Text shown =>
——————

Are Jobs and Careers in the service sector vulnerable to automation and robotization? If so, how do we address that with adult learners?

 

An automated wok dumps finished food into bowl at Spyce in Boston. (Boston Globe, January 8, 2019)  https://www.bostonglobe.com/lifestyle/food-dining/2019/01/08/food-predictions-for/lwZt9PvZQVPRir2ETr4vDL/story.html?event=event12

Hello colleagues,

Do you have students who work in restaurants and who believe, "I can always get a job in a restaurant"?  Perhaps that's correct for some jobs, those that cannot be replaced by automation and robotization. However, like manufacturing, transportation, and many other industries that are facing rapidly increasing automation and robotization, the restaurant sector will be automated too -- in some cases, like the restaurant in Boston in the photo, and fast food restaurant chains, food preparation in restaurants is already being automated. Are you fascinated, surprised, concerned, worried?

How do you -- how does any teacher or occupational counselor --  advise students in an era in which so many jobs will soon be eliminated by robots? Some careers appear safe, at least for now, but what can be automated and robotized at a cost savings for companies, will be. Are automation and robotization a persuasive argument for your students learning how to learn? For learning critical thinking and problem solving skills? For figuring out what won't easily be robotized? For getting comfortable with digital technology?  Is it an argument for a particular career pathway protected from robot invasion, or an argument against career pathways altogether, and for the kinds of strong basic skills that enable one to shift and quickly learn entirely new work?

——————

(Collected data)
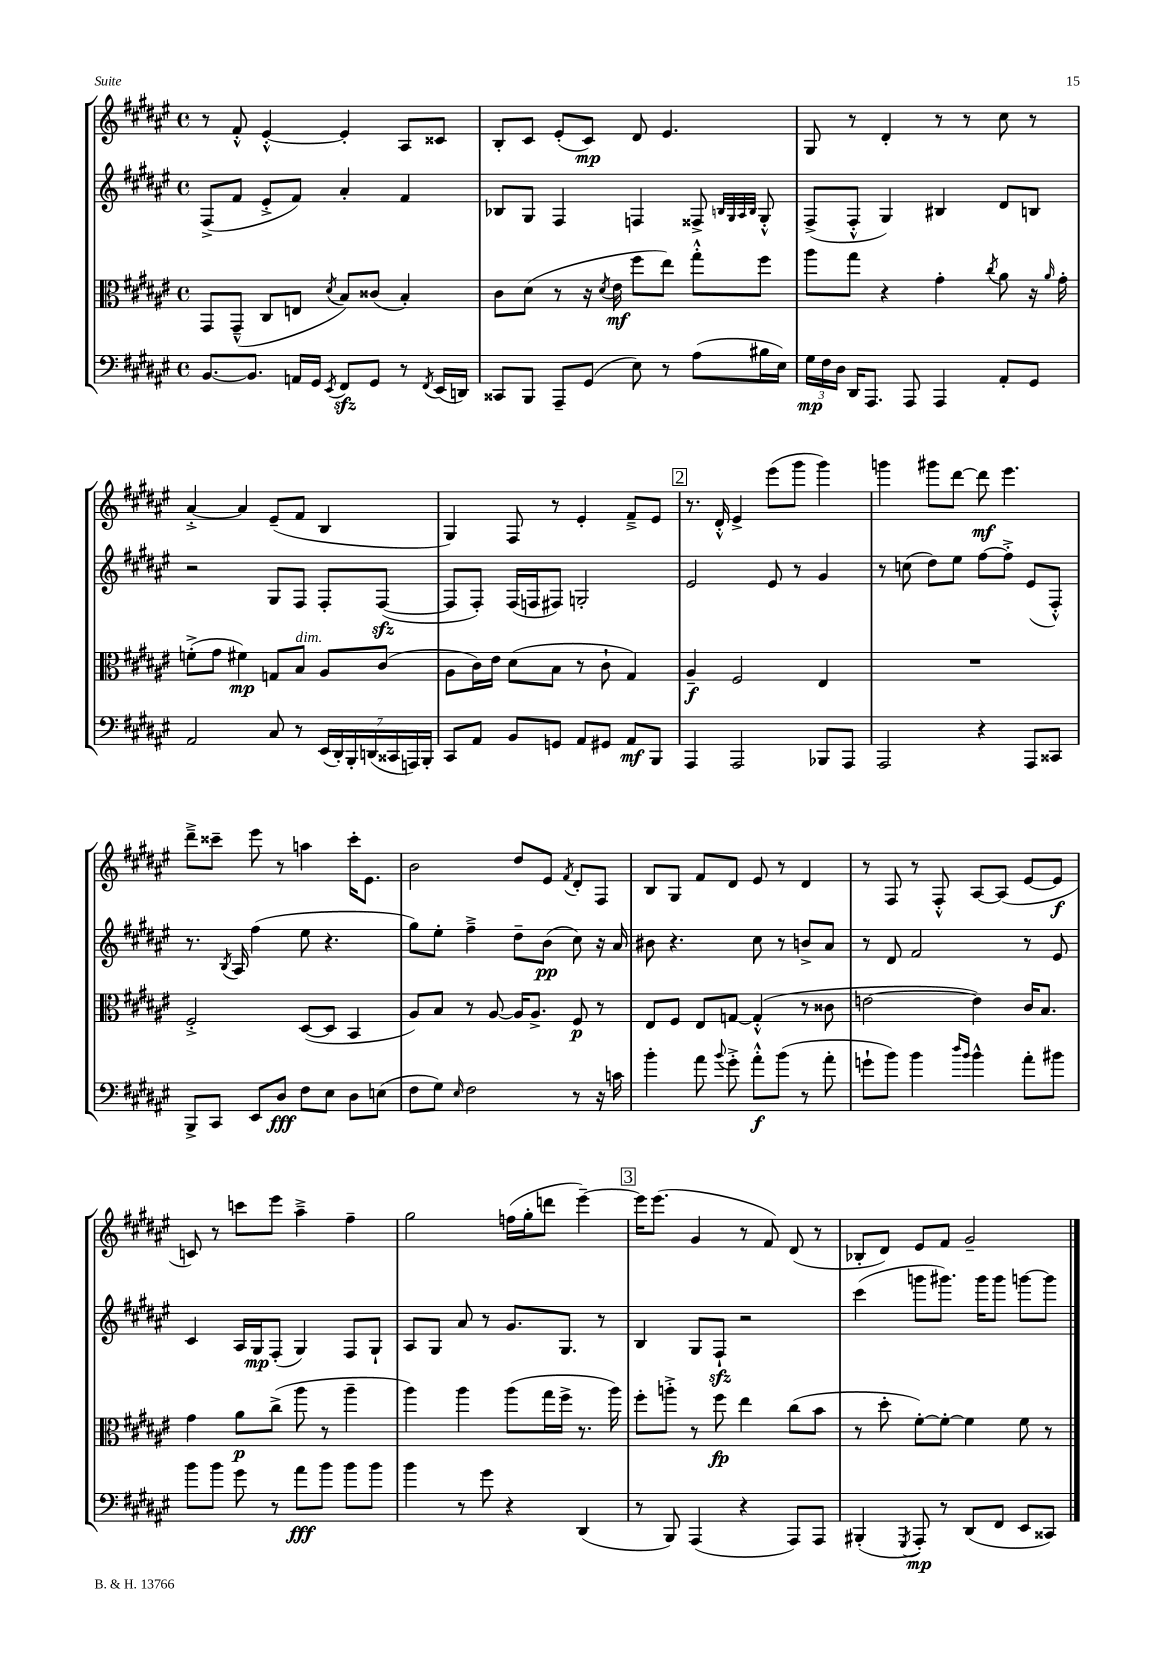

**kern	**dynam	**kern	**dynam	**kern	**dynam	**kern	**dynam
*part4	*part4	*part3	*part3	*part2	*part2	*part1	*part1
*staff4	*staff4	*staff3	*staff3	*staff2	*staff2	*staff1	*staff1
*clefF4	*	*clefC3	*	*clefG2	*	*clefG2	*
*k[f#c#g#d#a#e#]	*	*k[f#c#g#d#a#e#]	*	*k[f#c#g#d#a#e#]	*	*k[f#c#g#d#a#e#]	*
*M4/4	*	*M4/4	*	*M4/4	*	*M4/4	*
*met(c)	*	*met(c)	*	*met(c)	*	*met(c)	*
=8	=8	=8	=8	=8	=8	=8	=8
[8.BB/L	.	8GG#/L	.	(8F#^/L	.	8r	.
.	.	(8GG#~^^/J	.	8f#/J	.	8f#'^^/	.
8.BB/J]	.	.	.	.	.	.	.
.	.	8C#/L	.	8e#'^/L	.	[4e#'^^/	.
16AAn/LL	.	8En/J	.	8f#/J)	.	.	.
16GG#/JJ	.	.	.	.	.	.	.
8qEE#/	.	8qd#/	.	.	.	.	.
8FF#zz/L	.	8B/L)	.	4a#'/	.	4e#'/]	.
8GG#/J	.	(8c##X/J	.	.	.	.	.
8r	.	4B'/)	.	4f#/	.	8A#/L	.
8qFF#/	.	.	.	.	.	.	.
(16EE#/LL	.	.	.	.	.	8c##X/J	.
16DDn/JJ)	.	.	.	.	.	.	.
=9	=9	=9	=9	=9	=9	=9	=9
8CC##X/L	.	8c#\L	.	8B-X/L	.	8B'/L	.
8BBB/J	.	(8d#\J	.	8G#/J	.	8c#/J	.
8AAA#~/L	.	8r	.	4F#/	.	(8e#'/L	.
(8GG#/J	.	16r	.	.	.	8c#/J)	mp
.	.	8qd#/	.	.	.	.	.
.	.	16e#\	mf	.	.	.	.
8E#\)	.	8ff#\L	.	4Fn/	.	8d#/	.
8r	.	8ee#\J)	.	.	.	4.e#/	.
(8A#\L	.	8gg#'^^\L	.	8F##X^/	.	.	.
.	.	.	.	32qqBn/LLL	.	.	.
.	.	.	.	32qqG#/	.	.	.
.	.	.	.	32qqA#/	.	.	.
.	.	.	.	32qqB/JJJ	.	.	.
16B#X\L	.	8ff#\J	.	8G#'^^/	.	.	.
16E#\JJ)	.	.	.	.	.	.	.
=10	=10	=10	=10	=10	=10	=10	=10
24G#\LL	mp	8aa#\L	.	(8F#^/L	.	8G#/	.
24F#\	.	.	.	.	.	.	.
24D#\JJ	.	.	.	.	.	.	.
16DD#/KL	.	8gg#\J	.	8F#'^^/J	.	8r	.
8.AAA#/J	.	.	.	.	.	.	.
.	.	4r	.	4G#/)	.	4d#'/	.
8AAA#/	.	.	.	.	.	.	.
4AAA#/	.	4g#'\	.	4B#X/	.	8r	.
.	.	.	.	.	.	8r	.
.	.	8qcc#/	.	.	.	.	.
8AA#'/L	.	8a#\	.	8d#/L	.	8cc#\	.
8GG#/J	.	16r	.	8Bn/J	.	8r	.
.	.	16qqa#/	.	.	.	.	.
.	.	16g#'\	.	.	.	.	.
!!LO:LB:g=z
=11	=11	=11	=11	=11	=11	=11	=11
2AA#/	.	(8fn'^\L	.	2r	.	[4a#'^/	.
.	.	8g#\J	.	.	.	.	.
.	.	4f#X\)	mp	.	.	4a#/]	.
8C#/	.	8Gn/L	.	8G#/L	.	(8e#~/L	.
!	!	!LO:TX:a:i:t=dim.	!	!	!	!	!
8r	.	8B/J	.	8F#/J	.	8f#/J	.
(28EE#/LL	.	8A#/L	.	8F#'/L	.	4B/	.
28DD#'/)	.	.	.	.	.	.	.
28BBB'/	.	.	.	.	.	.	.
(28DDn/	.	.	.	.	.	.	.
.	.	(8c#/J	.	([8F#zz/J	.	.	.
28CC##X/	.	.	.	.	.	.	.
28AAAn/)	.	.	.	.	.	.	.
28BBB'/JJ	.	.	.	.	.	.	.
=12	=12	=12	=12	=12	=12	=12	=12
8CC#/L	.	8A#\L	.	8F#/L]	.	4G#/)	.
8AA#/J	.	16c#\L)	.	8F#'/J)	.	.	.
.	.	16e#\JJ	.	.	.	.	.
8BB/L	.	(8d#\L	.	(16F#/LL	.	8F#/	.
.	.	.	.	16Fn/J	.	.	.
8GGn/J	.	8B\J	.	8F#X/J)	.	8r	.
8AA#/L	.	8r	.	2Gn'/	.	4e#'/	.
8GG#X/J	.	8c#`\	.	.	.	.	.
8AA#/L	mf	4G#/)	.	.	.	8f#~^/L	.
8BBB/J	.	.	.	.	.	8e#/J	.
!!LO:REH:place=s1:t=2
=13	=13	=13	=13	=13	=13	=13	=13
4AAA#/	.	4A#~/	f	2e#/	.	8.r	.
.	.	.	.	.	.	16d#'^^/	.
2AAA#/	.	2F#/	.	.	.	4e#^/	.
.	.	.	.	8e#/	.	(8eee#\L	.
.	.	.	.	8r	.	8ggg#\J	.
8BBB-X/L	.	4E#/	.	4g#/	.	4ggg#\)	.
8AAA#/J	.	.	.	.	.	.	.
=14	=14	=14	=14	=14	=14	=14	=14
2AAA#/	.	1r	.	8r	.	4gggn\	.
.	.	.	.	(8ccn\	.	.	.
.	.	.	.	8dd#\L)	.	8ggg#X\L	.
.	.	.	.	8ee#\J	.	[8ddd#\J	.
4r	.	.	.	[8ff#\L	.	8ddd#\]	mf
.	.	.	.	8ff#'^\J]	.	4.eee#\	.
8AAA#/L	.	.	.	(8e#/L	.	.	.
8CC##X/J	.	.	.	8F#'^^/J)	.	.	.
!!LO:LB:g=z
=15	=15	=15	=15	=15	=15	=15	=15
8BBB^/L	.	2F#'^/	.	8.r	.	8ddd#~^\L	.
8CC#/J	.	.	.	.	.	8ccc##X~\J	.
.	.	.	.	8qB/	.	.	.
.	.	.	.	16A#/	.	.	.
8EE#/L	.	.	.	(4ff#\	.	8eee#\	.
8D#/J	fff	.	.	.	.	8r	.
8F#\L	.	([8D#/L	.	8ee#\	.	4aan\	.
8E#\J	.	8D#/J]	.	4.r	.	.	.
8D#\L	.	4BB/	.	.	.	16ccc##'\KL	.
.	.	.	.	.	.	8.e#\J	.
(8En\J	.	.	.	.	.	.	.
=16	=16	=16	=16	=16	=16	=16	=16
8F#\L	.	8A#/L)	.	8gg#\L)	.	2b\	.
8G#\J)	.	8B/J	.	8ee#'\J	.	.	.
16qqE#/	.	.	.	.	.	.	.
2F#\	.	8r	.	4ff#~^\	.	.	.
.	.	[8A#/	.	.	.	.	.
.	.	16A#/KL]	.	8dd#~\L	.	8dd#/L	.
.	.	8.A#^/J	.	.	.	.	.
.	.	.	.	(8b\J	pp	8e#/J	.
.	.	.	.	.	.	8qf#/	.
8r	.	8F#/	p	8cc#\)	.	8d#'/L	.
16r	.	8r	.	16r	.	8F#/J	.
16cn\	.	.	.	16a#/	.	.	.
=17	=17	=17	=17	=17	=17	=17	=17
4b'\	.	8E#/L	.	8b#X\	.	8B/L	.
.	.	8F#/J	.	4.r	.	8G#/J	.
8a#\	.	8E#/L	.	.	.	8f#/L	.
8qqb/	.	.	.	.	.	.	.
8g#'^\	.	[8Gn/J	.	.	.	8d#/J	.
8a#'^^\L	f	(4G'^^/]	.	8cc#\	.	8e#/	.
(8b\J	.	.	.	8r	.	8r	.
8r	.	8r	.	8bn^/L	.	4d#/	.
8a#'\	.	8c##X\	.	8a#/J	.	.	.
=18	=18	=18	=18	=18	=18	=18	=18
8gn`\L	.	[2en\	.	8r	.	8r	.
8b\J)	.	.	.	8d#/	.	8F#/	.
4b\	.	.	.	2f#/	.	8r	.
.	.	.	.	.	.	8F#'^^/	.
16qqdd#/LL	.	.	.	.	.	.	.
16qqb/JJ	.	.	.	.	.	.	.
4b^^\	.	4e\])	.	.	.	[8A#/L	.
.	.	.	.	.	.	(8A#/J]	.
8a#'\L	.	16c#/KL	.	8r	.	[8e#/L	.
.	.	8.B/J	.	.	.	.	.
8b#X\J	.	.	.	8e#/	.	8e#/J]	f
!!LO:LB:g=z
=19	=19	=19	=19	=19	=19	=19	=19
8b\L	.	4g#\	.	4c#/	.	8cn/)	.
8b\J	.	.	.	.	.	8r	.
8g#\	.	8a#\L	p	16A#/LL	.	8cccn\L	.
.	.	.	.	16G#/J	mp	.	.
8r	.	(8cc#^\J	.	(8F#'/J	.	8eee#\J	.
8a#\L	fff	8aa#\	.	4G#/)	.	4aa#~^\	.
8b\J	.	8r	.	.	.	.	.
8b\L	.	4aa#~\	.	8F#/L	.	4ff#~\	.
8b\J	.	.	.	8G#`/J	.	.	.
=20	=20	=20	=20	=20	=20	=20	=20
4b\	.	4aa#\)	.	8A#/L	.	2gg#\	.
.	.	.	.	8G#/J	.	.	.
8r	.	4aa#\	.	8a#/	.	.	.
8g#\	.	.	.	8r	.	.	.
4r	.	(8aa#\L	.	8.g#/L	.	(16ffn\LL	.
.	.	.	.	.	.	16gg#'\J	.
.	.	16gg#\L	.	.	.	8dddn\J	.
.	.	16ff#^\JJ	.	8.G#/J	.	.	.
(4DD#/	.	8.r	.	.	.	[4eee#~\)	.
.	.	.	.	8r	.	.	.
.	.	16aa#\)	.	.	.	.	.
!!LO:REH:place=s1:t=3
=21	=21	=21	=21	=21	=21	=21	=21
8r	.	8ff#'\L	.	4B/	.	16eee#\KL]	.
.	.	.	.	.	.	(8.eee#\J	.
8BBB/)	.	8aan'^\J	.	.	.	.	.
(4AAA#/	.	8r	.	8G#/L	.	4g#/	.
.	.	8ff#\	fp	8F#zz`/J	.	.	.
4r	.	4ee#\	.	2r	.	8r	.
.	.	.	.	.	.	8f#/)	.
8AAA#/L)	.	(8cc#\L	.	.	.	(8d#/	.
8AAA#/J	.	8b\J	.	.	.	8r	.
=22	=22	=22	=22	=22	=22	=22	=22
(4BBB#X'/	.	8r	.	(4ccc#\	.	8B-X'/L	.
.	.	8dd#'\	.	.	.	8d#/J)	.
8qGGG#/	.	.	.	.	.	.	.
8AAA#'/)	mp	[8f#'\L)	.	8gggn\L	.	8e#/L	.
8r	.	8f#'\J_	.	8.ggg#X\J)	.	8f#/J	.
(8DD#/L	.	4f#\]	.	.	.	2g#~/	.
.	.	.	.	16ggg#\KL	.	.	.
8FF#/J	.	.	.	8ggg#\J	.	.	.
8EE#/L	.	8f#\	.	[8gggn\L	.	.	.
8CC##X/J)	.	8r	.	8ggg\J]	.	.	.
==	==	==	==	==	==	==	==
*-	*-	*-	*-	*-	*-	*-	*-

——————

Instruction => Condense the paragraph of the post on automation that begins "Do you have students who work in restaurants" into a short bulleted list that keeps its main facts.

Final answer =>
- Some students who work in restaurants believe they can always get a restaurant job.
- That may be true for jobs that automation and robotization cannot replace.
- Like manufacturing, transportation and many other industries, the restaurant sector will also be automated.
- Food preparation is already being automated in some places, such as the Boston restaurant in the photo and fast food chains.
- Readers are asked whether they feel fascinated, surprised, concerned or worried.